Celebrities are often used as subjects in contemporary poetry, from movie stars to athletes, to singers and reality TV stars. In his poem “Marilyn Monroe,” Frank Bidart considers Monroe through a symbolic, almost metaphysical lens. In her poem “Beyoncé in Third Person,” Morgan Parker presents Beyoncé as a point of contrast for reflecting upon her own life. This week, try zeroing in on a celebrity that fascinates you. Start with a few notes on why this celebrity is iconic and build upon these points for your own poem.

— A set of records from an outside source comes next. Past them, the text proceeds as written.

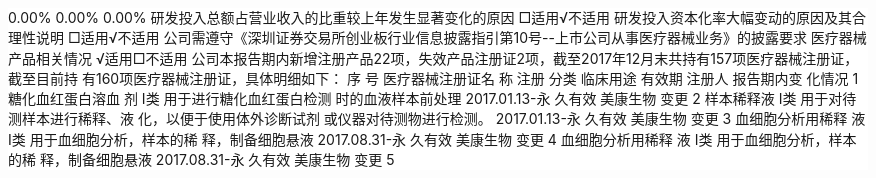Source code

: 0.00%
0.00%
0.00%
研发投入总额占营业收入的比重较上年发生显著变化的原因
□适用√不适用
研发投入资本化率大幅变动的原因及其合理性说明
□适用√不适用
公司需遵守《深圳证券交易所创业板行业信息披露指引第10号--上市公司从事医疗器械业务》的披露要求
医疗器械产品相关情况
√适用□不适用
公司本报告期内新增注册产品22项，失效产品注册证2项，截至2017年12月末共持有157项医疗器械注册证，截至目前持
有160项医疗器械注册证，具体明细如下：
序
号
医疗器械注册证名
称
注册
分类
临床用途
有效期
注册人
报告期内变
化情况
1
糖化血红蛋白溶血
剂
I类
用于进行糖化血红蛋白检测
时的血液样本前处理
2017.01.13-永
久有效
美康生物
变更
2
样本稀释液
I类
用于对待测样本进行稀释、液
化，以便于使用体外诊断试剂
或仪器对待测物进行检测。
2017.01.13-永
久有效
美康生物
变更
3
血细胞分析用稀释
液
I类
用于血细胞分析，样本的稀
释，制备细胞悬液
2017.08.31-永
久有效
美康生物
变更
4
血细胞分析用稀释
液
I类
用于血细胞分析，样本的稀
释，制备细胞悬液
2017.08.31-永
久有效
美康生物
变更
5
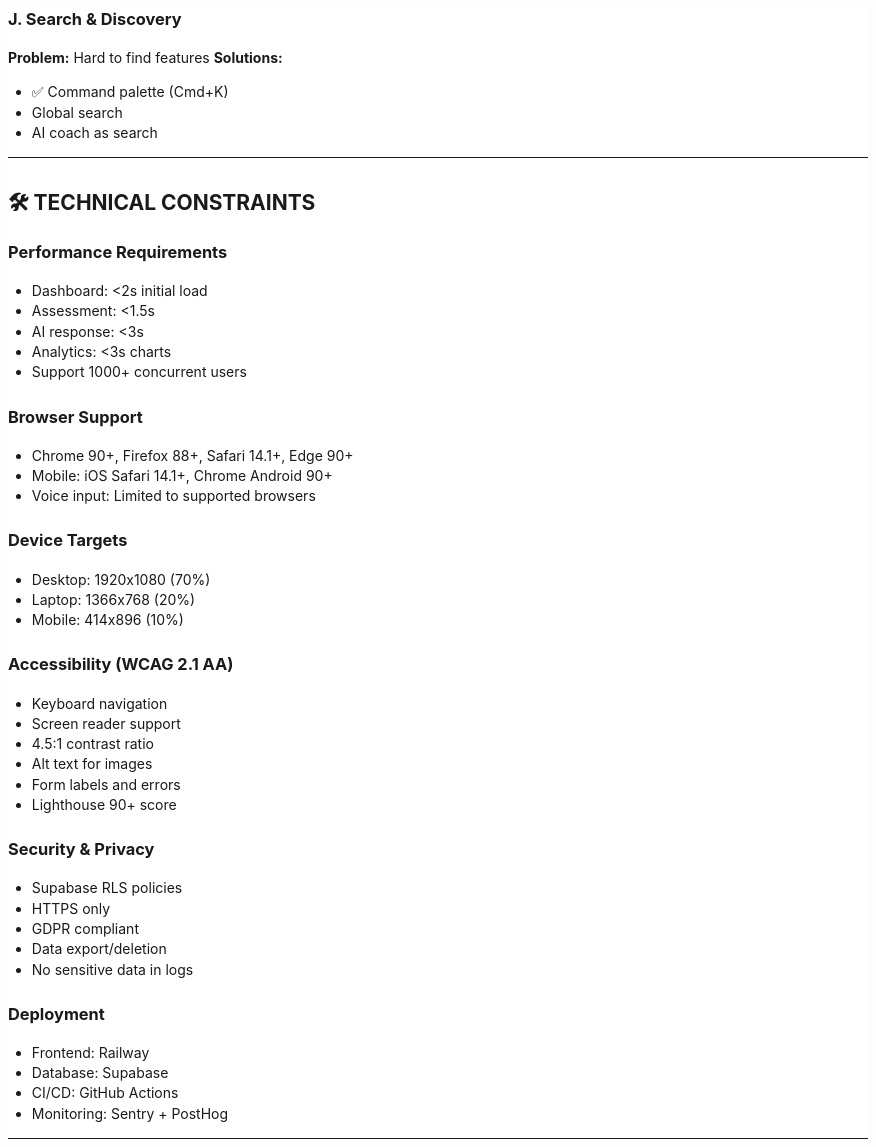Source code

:### J. Search & Discovery
**Problem:** Hard to find features
**Solutions:**
- ✅ Command palette (Cmd+K)
- Global search
- AI coach as search

---

## 🛠️ TECHNICAL CONSTRAINTS

### Performance Requirements
- Dashboard: <2s initial load
- Assessment: <1.5s
- AI response: <3s
- Analytics: <3s charts
- Support 1000+ concurrent users

### Browser Support
- Chrome 90+, Firefox 88+, Safari 14.1+, Edge 90+
- Mobile: iOS Safari 14.1+, Chrome Android 90+
- Voice input: Limited to supported browsers

### Device Targets
- Desktop: 1920x1080 (70%)
- Laptop: 1366x768 (20%)
- Mobile: 414x896 (10%)

### Accessibility (WCAG 2.1 AA)
- Keyboard navigation
- Screen reader support
- 4.5:1 contrast ratio
- Alt text for images
- Form labels and errors
- Lighthouse 90+ score

### Security & Privacy
- Supabase RLS policies
- HTTPS only
- GDPR compliant
- Data export/deletion
- No sensitive data in logs

### Deployment
- Frontend: Railway
- Database: Supabase
- CI/CD: GitHub Actions
- Monitoring: Sentry + PostHog

---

Hateship, Friendship, Courtship, Loveship, Marriage

1.18.18

Cultures around the world have always developed rituals and traditions to act as guides through all types and stages of interpersonal relationships. Taking inspiration from “Hateship, Friendship, Courtship, Loveship, Marriage,” the title story from the 2001 collection by Alice Munro, choose one of these words and think of a personal habit, routine, or ritual you have developed or participated in as part of a relationship. You might think about or research historical or modern friendship rituals involving bracelets and necklaces, or secret passwords and handshakes. You might find inspiration in considering romance and courtship traditions involving chastity belts, love potions, gentlemen callers—even arranged marriages. Write a short personal essay that delves deep into your experiences and memories, exploring the social conventions and restrictions involved in your navigation of that relationship. 

Holiday Helter-Skelter

1.17.18

Many traditional symbols of the winter holiday season bring with them associations of playfulness, innocence, togetherness, and celebration. Jo Nesbø’s crime novel The Snowman, however, turns one such symbol on its head, following a detective as he tracks a serial killer whose victims are always found after winter’s first snowfall, with a snowman nearby. Many other authors have experimented with the ominous side of holiday symbolism, such as Terry Pratchett in his fantasy novel Hogfather (a twist on Father Christmas); Christopher Moore in the satirical The Stupidest Angel: A Heartwarming Tale of Christmas Terror; and Nick Hornby in his darkly humorous A Long Way Down, in which four strangers coincidentally decide to jump off the roof of the same high-rise building on New Year’s Eve. Write a short story in which you subvert an expectation that arises with a holiday of your choice, imbuing one of the symbols surrounding the occasion with a new layer of meaning. Why might holiday cheer and sentimentality inspire stories of the opposite?

Back to Basics

1.16.18

Plaid flannel shirt, leather pants, polo shirt, hoodie, Levi’s 501 jeans, fanny pack, Dr. Martens, red lipstick. The exhibit “Items: Is Fashion Modern?” organized by Paola Antonelli and Michelle Millar Fisher, curators at the Museum of Modern Art in New York City, explores 111 iconic clothing pieces that have transformed fashion in the twentieth and twenty-first centuries, interweaving research and responses from designers and engineers on politics, cultural identity, labor, technology, aesthetics, and economics. Many contemporary poems that revolve around clothing also focus on basic and iconic items, such as Ruth Fainlight’s “Handbag,” Lynda Hull’s “Red Velvet Jacket,” Michael Longley’s “The Pattern,” “Harryette Mullen’s “Black Nikes,” and Sean O’Brien’s “Cousin Coat,” and investigate the intimacies of creation, nostalgia, transformation, and appearance. Write a poem that excavates the memories associated with one of your favorite everyday clothing items, then move on to provide a personal point of view of the item’s wider historical and functional roles. 

Window of Opportunity

1.11.18

“Yet where else besides windows can we perceive the thin boundaries between our inner and outer realities?” Justin Hocking’s essay “Diving Through Windows” in the January/February issue of Poets & Writers Magazine is a series of vignettes, quotations, anecdotes, and observations that all revolve literally or metaphorically around windows. Hocking discusses windows in the context of creative perspective, architecture, literature, politics, linguistics, and nature. Choose a symbolic object, perhaps an architectural element, and write an essay comprised of short vignettes that explore a variety of topics currently on your mind.